*What the exercise asks*
Which rows below contain the string "intelligents"? Copy out each of those rows in full.

(Beginning of The data)

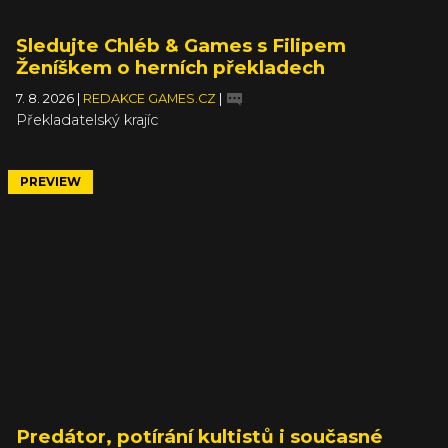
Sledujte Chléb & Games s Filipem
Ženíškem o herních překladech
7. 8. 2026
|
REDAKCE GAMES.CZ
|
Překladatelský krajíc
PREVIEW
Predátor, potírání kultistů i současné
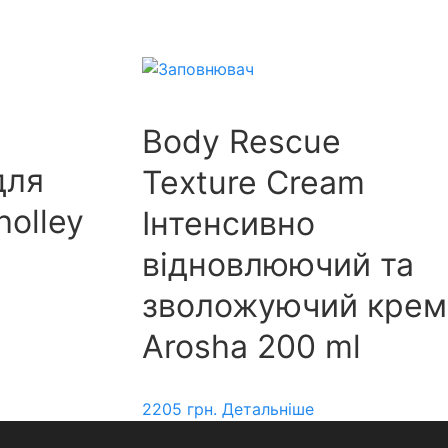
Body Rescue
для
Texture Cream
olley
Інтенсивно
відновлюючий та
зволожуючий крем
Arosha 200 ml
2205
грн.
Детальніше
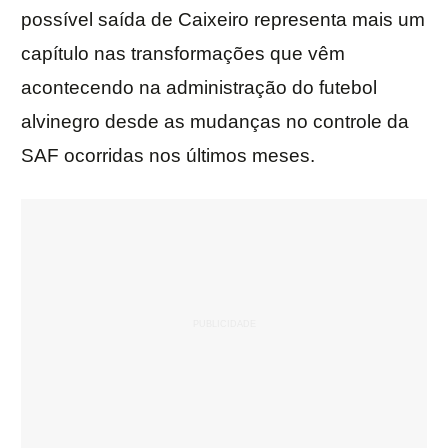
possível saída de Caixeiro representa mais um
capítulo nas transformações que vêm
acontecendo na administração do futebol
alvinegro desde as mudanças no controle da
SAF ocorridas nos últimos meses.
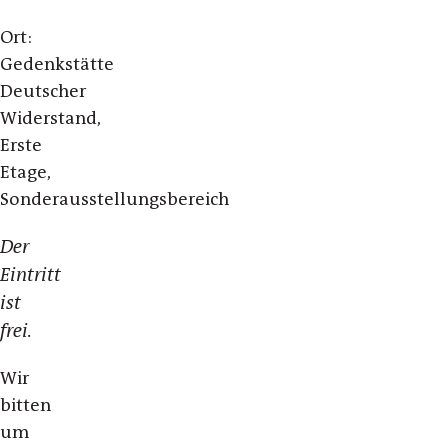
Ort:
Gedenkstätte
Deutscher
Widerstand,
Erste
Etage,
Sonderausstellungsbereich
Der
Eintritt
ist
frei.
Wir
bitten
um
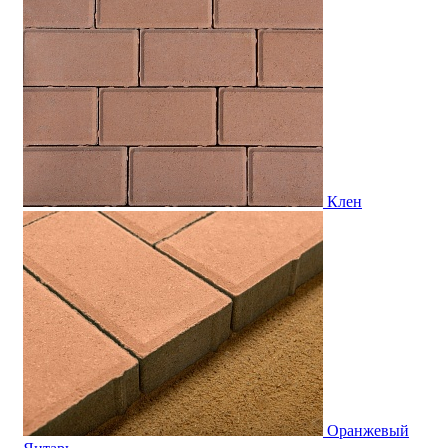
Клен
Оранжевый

(End of The data)
(Beginning of The data)

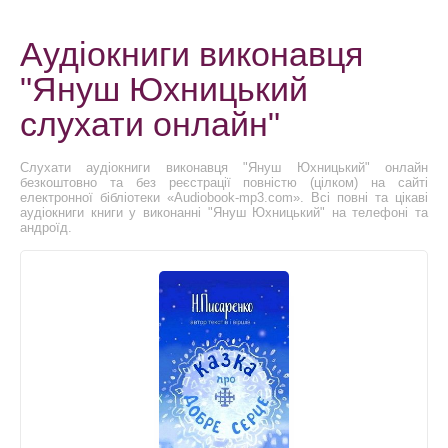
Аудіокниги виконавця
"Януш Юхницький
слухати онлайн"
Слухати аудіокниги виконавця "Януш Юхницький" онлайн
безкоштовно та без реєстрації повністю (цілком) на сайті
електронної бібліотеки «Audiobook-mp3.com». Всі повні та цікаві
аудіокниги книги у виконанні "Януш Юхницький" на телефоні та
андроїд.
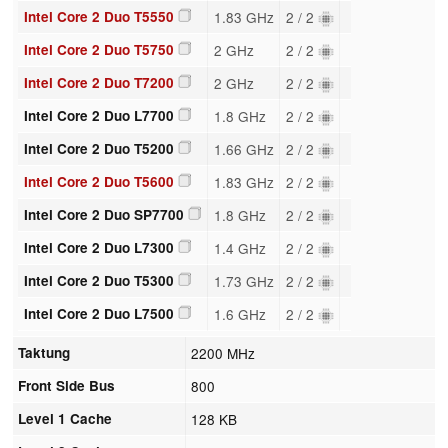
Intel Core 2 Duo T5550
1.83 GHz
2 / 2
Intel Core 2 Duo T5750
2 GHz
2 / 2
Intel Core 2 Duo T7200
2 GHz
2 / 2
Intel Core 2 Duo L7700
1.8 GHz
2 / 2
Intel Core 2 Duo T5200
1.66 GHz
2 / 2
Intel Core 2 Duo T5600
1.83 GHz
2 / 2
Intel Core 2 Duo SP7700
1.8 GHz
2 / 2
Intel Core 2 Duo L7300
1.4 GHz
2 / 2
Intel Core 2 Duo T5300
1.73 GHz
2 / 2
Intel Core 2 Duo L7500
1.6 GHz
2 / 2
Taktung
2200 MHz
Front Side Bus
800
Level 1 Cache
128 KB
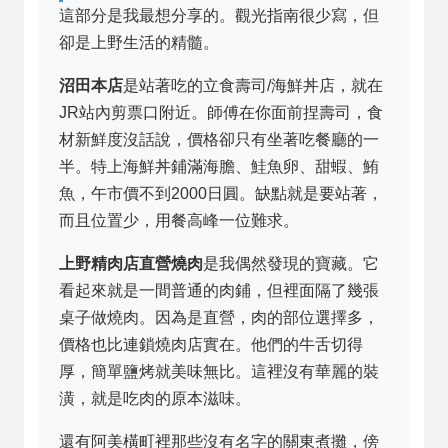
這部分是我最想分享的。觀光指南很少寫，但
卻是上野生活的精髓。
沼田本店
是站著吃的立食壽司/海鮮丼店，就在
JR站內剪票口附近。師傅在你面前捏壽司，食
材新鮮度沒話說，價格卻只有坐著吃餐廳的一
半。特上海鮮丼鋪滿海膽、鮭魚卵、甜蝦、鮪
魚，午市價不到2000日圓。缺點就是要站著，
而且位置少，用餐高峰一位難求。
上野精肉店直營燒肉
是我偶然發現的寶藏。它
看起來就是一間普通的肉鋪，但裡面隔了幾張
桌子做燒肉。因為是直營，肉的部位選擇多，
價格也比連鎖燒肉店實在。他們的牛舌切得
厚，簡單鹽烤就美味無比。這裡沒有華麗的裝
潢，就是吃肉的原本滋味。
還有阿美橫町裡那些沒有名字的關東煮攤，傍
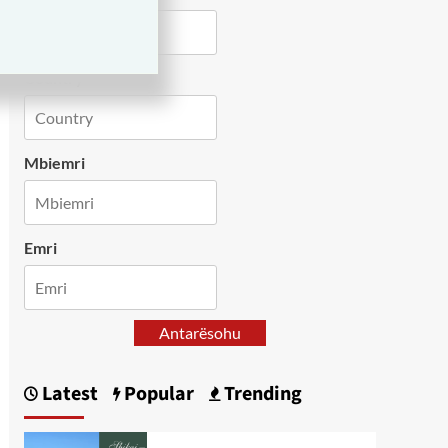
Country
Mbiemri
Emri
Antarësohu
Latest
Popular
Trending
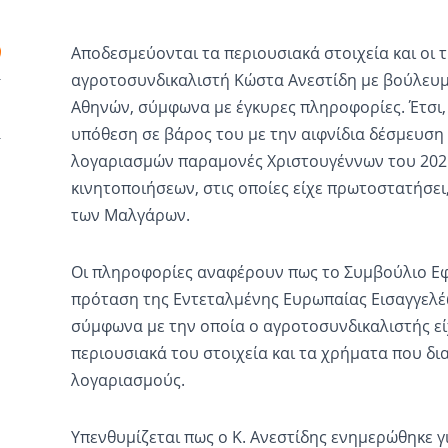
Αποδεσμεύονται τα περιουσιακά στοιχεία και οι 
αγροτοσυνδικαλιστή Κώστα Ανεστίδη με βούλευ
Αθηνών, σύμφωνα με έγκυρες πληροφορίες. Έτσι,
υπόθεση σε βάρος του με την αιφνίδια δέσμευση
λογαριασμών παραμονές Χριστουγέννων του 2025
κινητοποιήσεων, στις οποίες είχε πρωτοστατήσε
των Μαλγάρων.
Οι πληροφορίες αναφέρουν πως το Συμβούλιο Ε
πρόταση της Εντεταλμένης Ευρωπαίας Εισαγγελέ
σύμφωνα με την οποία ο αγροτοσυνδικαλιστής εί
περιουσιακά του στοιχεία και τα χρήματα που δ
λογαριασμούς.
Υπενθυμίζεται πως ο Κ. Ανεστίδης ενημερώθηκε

(End of The data)
(Beginning of The data)

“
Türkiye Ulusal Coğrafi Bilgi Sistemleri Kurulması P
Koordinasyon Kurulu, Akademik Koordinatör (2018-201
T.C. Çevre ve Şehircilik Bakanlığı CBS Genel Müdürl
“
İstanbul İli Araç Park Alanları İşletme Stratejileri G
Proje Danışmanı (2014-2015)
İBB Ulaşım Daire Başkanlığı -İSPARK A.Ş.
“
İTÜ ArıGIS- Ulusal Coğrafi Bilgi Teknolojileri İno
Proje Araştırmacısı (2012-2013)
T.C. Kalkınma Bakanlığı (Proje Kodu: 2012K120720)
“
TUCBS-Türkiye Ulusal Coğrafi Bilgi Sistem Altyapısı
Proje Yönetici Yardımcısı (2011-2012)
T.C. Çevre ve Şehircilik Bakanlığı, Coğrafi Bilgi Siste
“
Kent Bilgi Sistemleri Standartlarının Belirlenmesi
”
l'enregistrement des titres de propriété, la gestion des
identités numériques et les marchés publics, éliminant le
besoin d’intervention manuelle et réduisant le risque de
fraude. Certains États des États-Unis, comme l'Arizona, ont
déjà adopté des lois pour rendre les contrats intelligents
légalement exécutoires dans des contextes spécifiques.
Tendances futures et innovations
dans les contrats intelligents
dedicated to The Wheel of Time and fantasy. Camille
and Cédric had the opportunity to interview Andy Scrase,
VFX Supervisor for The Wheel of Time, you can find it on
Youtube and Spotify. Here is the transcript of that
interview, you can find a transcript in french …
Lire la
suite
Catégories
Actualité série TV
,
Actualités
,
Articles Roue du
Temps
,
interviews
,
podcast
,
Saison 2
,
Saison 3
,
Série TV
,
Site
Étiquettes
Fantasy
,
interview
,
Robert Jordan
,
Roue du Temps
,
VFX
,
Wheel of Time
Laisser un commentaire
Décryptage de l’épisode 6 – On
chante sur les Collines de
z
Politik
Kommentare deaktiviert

(End of The data)

*Your solution*
déjà adopté des lois pour rendre les contrats intelligents
dans les contrats intelligents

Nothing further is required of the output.